Single Subject & Transparency in Legislation Act — Plain‑language explainer
Summary: My Act ends “mega‑bills,” hidden pork, and deceptive titles. Every bill must deal with one subject only, clearly stated in its title. No more riders, no more “and for other purposes,” no more Orwellian names that hide the truth. Citizens get clarity, courts get enforcement power, and Congress finally has to legislate in the open.
What my Act does
- One bill, one subject: Every law must focus on a single issue — no more thousand‑page omnibus packages.
- No hidden riders: Unrelated clauses are void and unenforceable.

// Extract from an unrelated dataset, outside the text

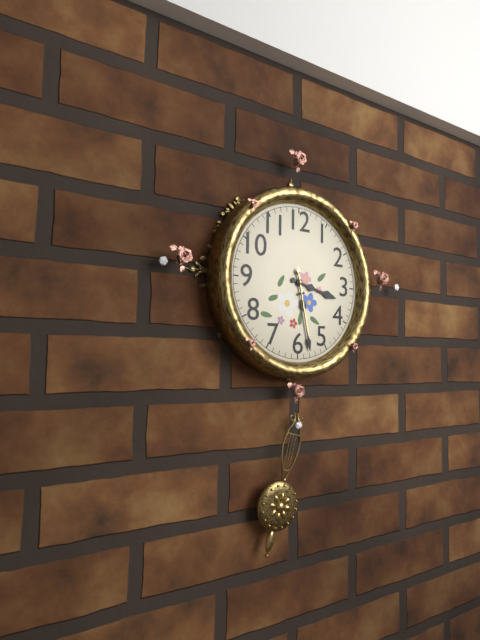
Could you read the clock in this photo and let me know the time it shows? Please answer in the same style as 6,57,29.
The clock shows 3,28,28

- Clear, honest titles: Bans deceptive or promotional names. Titles must neutrally describe the bill’s actual contents.
- Transparency: Each section cites its legal authority; bills must be public 72 hours before a vote; no “and for other purposes” catch‑alls.
- Citizen enforcement: Courts can strike down unrelated provisions or misleading titles without killing the whole bill.
- Penalties for Congress: Sponsors of deceptive or multi‑subject bills face censure; committees lose budget if they report them out.
Why it matters
- Ends mega‑bills: No more log‑rolling or hostage‑taking votes.
- Stops pork and poison pills: Every clause must be germane to the subject.
- Honest names: No more Orwellian titles that promise one thing but do another.
- Empowers citizens: Gives voters and courts the power to hold Congress accountable.
- Future‑proof: Locks in transparency and accountability for the next generation of lawmaking.
Legal backbone
- Congressional Budget Act of 1974 (2 U.S.C. 621 et seq.) — current framework that enables omnibus appropriations.
- House Rule XXI, Clause 7 — weakly enforced ban on legislating in appropriations bills.
- State single‑subject rules — Florida, California, Colorado constitutions.
- International examples — Philippines and Switzerland enforce single‑subject principles.
- GAO reports — document opacity in riders and appropriations.
- Scholarly work — Yale Law & Policy Review on deceptive bill titles; The Conversation on misleading names.
Bottom line: “My Act ends the Christmas‑tree bills, bans deceptive titles, and forces Congress to legislate issue by issue, in the open, with no hidden pork.”